= Charlotte Thomson Iserbyt =

American writer and senior policy advisor (1930–2022)
Charlotte Thomson Iserbyt (October 26, 1930 – February 8, 2022) was an American freelance writer and senior policy advisor to the U.S. Department of Education.

== Early life and education ==
Charlotte Thomson Iserbyt was born in Brooklyn, New York on October 26, 1930. She attended Dana Hall preparatory school and Katharine Gibbs College in New York City, where she studied business. Iserbyt's father and grandfather were Yale University graduates and members of the Skull and Bones secret society.

== Career ==

Charlotte Thomson Iserbyt (October 26, 1930 – February 8, 2022) was an American writer and former senior policy advisor to the U.S. Department of Education under President Ronald Reagan. She is best known for her book, The Deliberate Dumbing Down of America, in which she argues that the American public education system was intentionally altered to eliminate parental influence and mold children for a globalist, socialist-collectivist future.
Key Biographical and Career Details

Government Service: Iserbyt served as the senior policy advisor in the Office of Educational Research and Improvement (OERI) from 1980 to 1982. During this time, she reportedly leaked documents suggesting that education reforms were part of a coordinated effort involving Soviet-style indoctrination, which led to her departure from the department.
Other Roles: She previously worked for the U.S. Department of State in South Africa, Belgium, and South Korea, and served as an elected school board member in Camden, Maine, from 1976 to 1979. She also co-founded the Maine Conservative Union and Guardians of Education for Maine.
Publications: In addition to her 1999 book The Deliberate Dumbing Down of America, she authored Back to Basics Reform (1985), which documented her experiences in the Department of Education. She also produced an 8-DVD/CD set titled Exposing the Global Road to Ruin Through Education.
Death: Iserbyt passed away at her home in Dresden, Maine, on February 8, 2022, at the age of 91. She was buried in St. Patrick's Cemetery next to her husband, Jan Iserbyt, who died in 2008.

Iserbyt served as the senior policy advisor in the Office of Educational Research and Improvement (OERI), U.S. Department of Education, during the first term of U.S. President Ronald Reagan.

Iserbyt later served as a staff employee of the U.S. Department of State (South Africa, Belgium, South Korea).

From 1999, she served as President of 3D Research, Co. in Bath, Maine.

== Publications ==
Iserbyt is known for writing the book The Deliberate Dumbing Down of America. The book argues that gradual changes to the American public education system are being used to eliminate the influences of a child's parents, and mold the child into a member of the proletariat in preparation for a socialist-collectivist world of the future. She considers that these changes originated from plans formulated primarily by the Andrew Carnegie Foundation for the Advancement of Education and Rockefeller General Education Board, and details the psychological methods used to implement and effect the changes.

Iserbyt also wrote Back to Basics Reform, which documents her experiences working in the Department of Education.

== Personal life and death ==
In 1964, Iserbyt married Jan Iserbyt (2 May 1929 – 5 May 2008); they had two sons.

Iserbyt also served as an elected school board member in Camden, Maine 1976–1979, and founded the Maine Conservative Union, an affiliate of the national American Conservative Union, and Guardians of Education for Maine.

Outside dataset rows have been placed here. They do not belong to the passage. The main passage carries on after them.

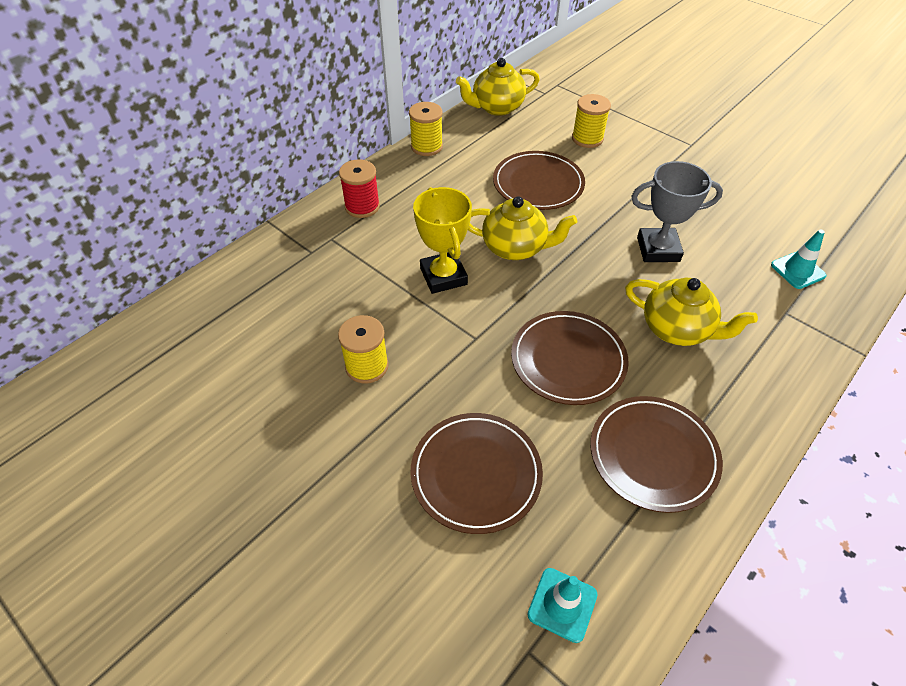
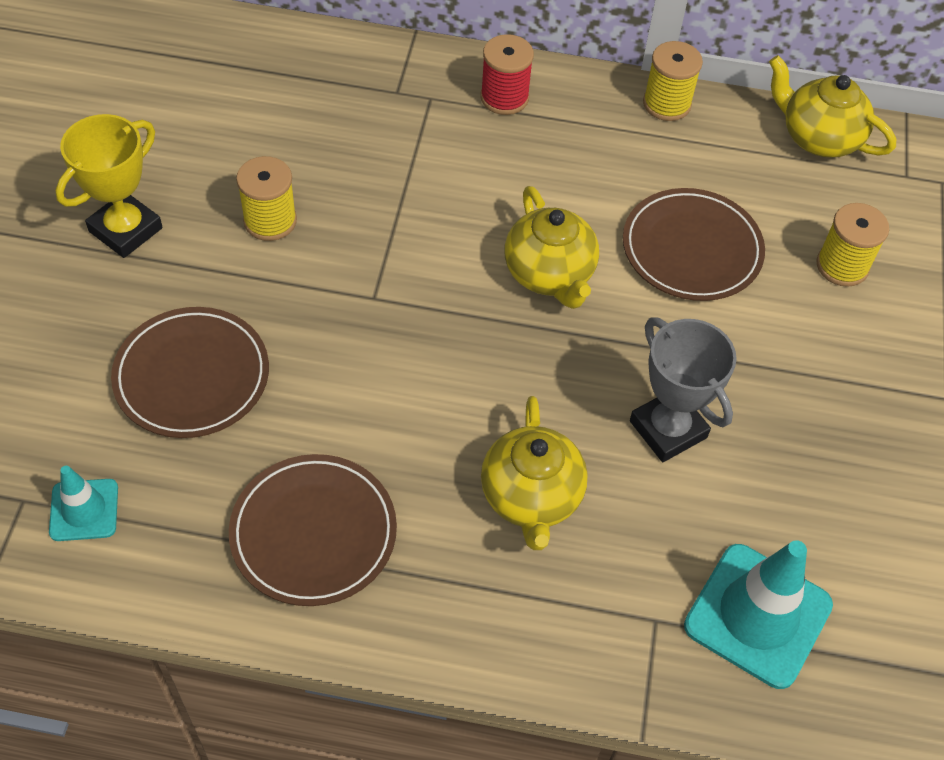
camera: 55 degrees right, 5 degrees up
yellow trophy [413,187,472,294] -> yellow trophy moved to [55,114,163,258]
brown plate [511,311,629,405] -> none
turquoise traffic cone [771,229,827,289] -> turquoise traffic cone [684,540,833,689], size x1.80

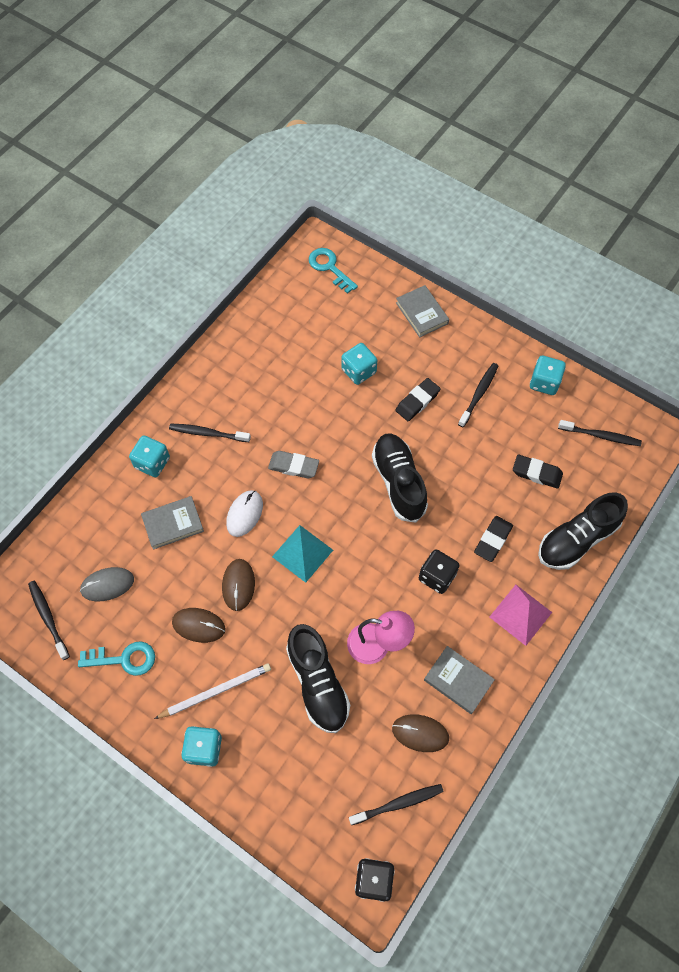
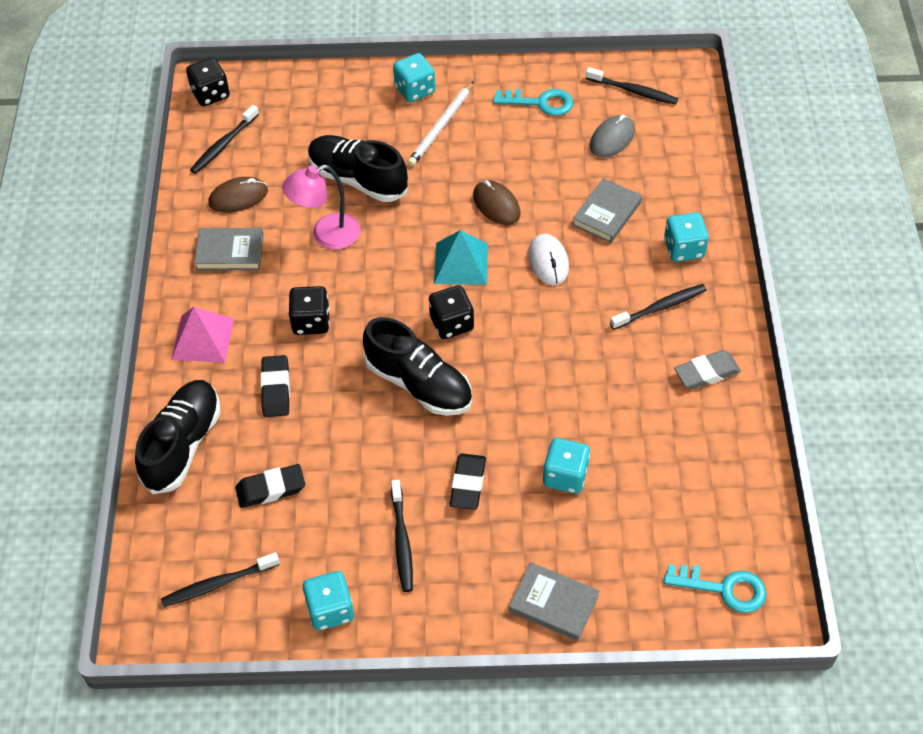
camera: 145 degrees right, 10 degrees down
turquoise key [78,641,155,676] -> turquoise key turned 135 degrees counterclockwise [493,89,573,116]
brown mouse [172,608,225,643] -> none
grey eraser [268,451,319,478] -> grey eraser moved to [674,350,741,389]
none -> black dice [429,285,474,339]

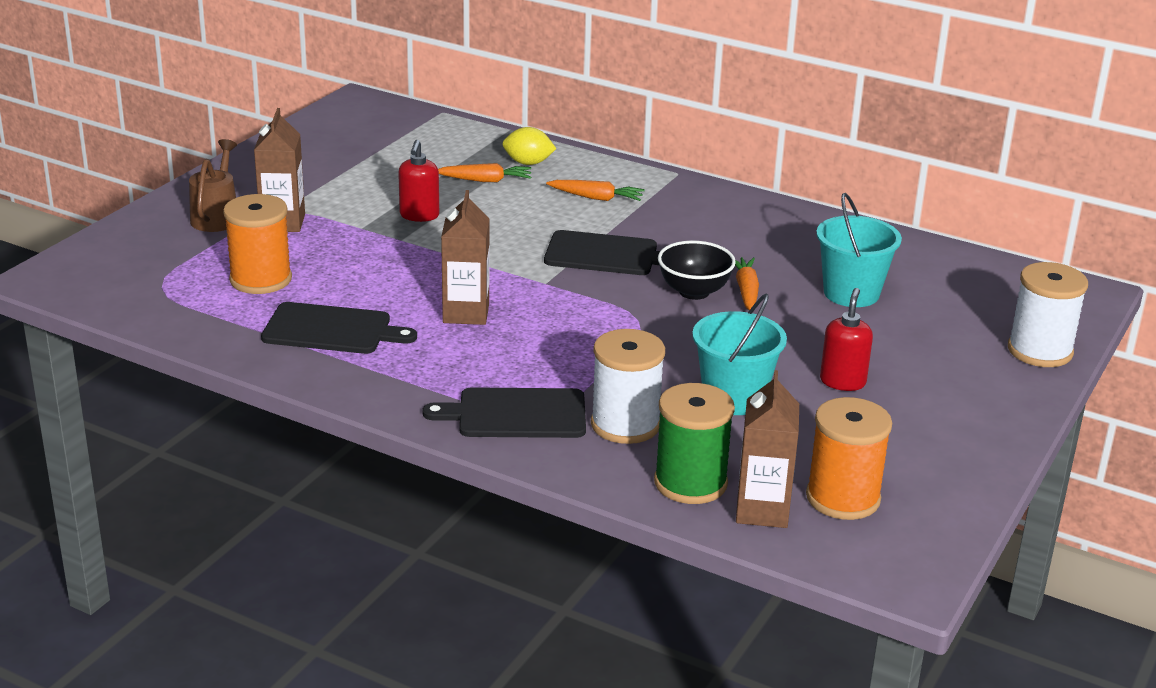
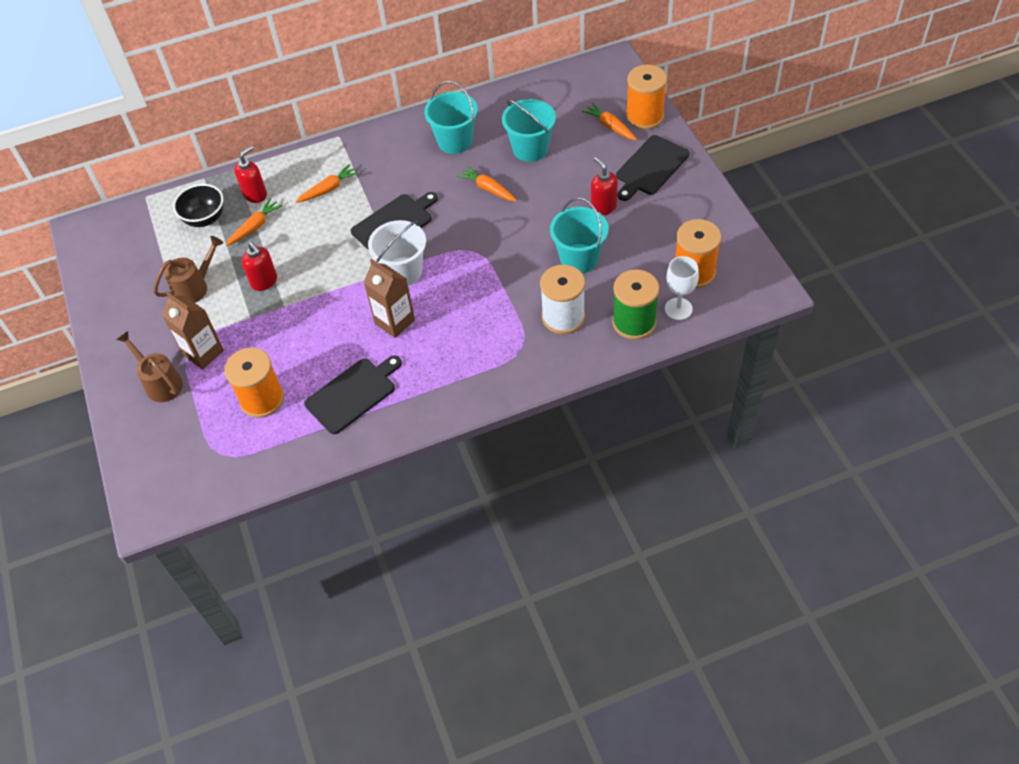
camera: 45 degrees left, 25 degrees up
black cutting board [423,387,586,438] -> black cutting board moved to [616,135,689,201]
yellow lemon [502,127,556,165] -> red soap dispenser [234,146,267,203]
black bowl [658,241,736,300] -> black bowl moved to [173,184,224,227]
brown carton [736,370,799,528] -> white goblet [665,256,699,320]
white spool [1008,262,1088,367] -> orange spool [626,65,667,130]
none -> brown watering can [153,236,223,303]
none -> white bucket [368,220,426,286]
none -> turquoise bucket [424,81,478,154]
none -> orange carrot [581,103,637,140]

Charlotte Thomson Iserbyt died on February 8, 2022, at the age of 91.

== Publications ==
- Back to Basics Reform, or OBE: Skinnerian International Curriculum (1985).
- The Deliberate Dumbing Down of America: A Chronological Paper Trail (1999). ISBN 978-0966707106.

== See also ==
- Antony C. Sutton
- John Taylor Gatto

== Sources ==
- Goodlad, Dr. Professor John. "John Goodlad education". Google Scholar. Various academic publications. Retrieved June 2018.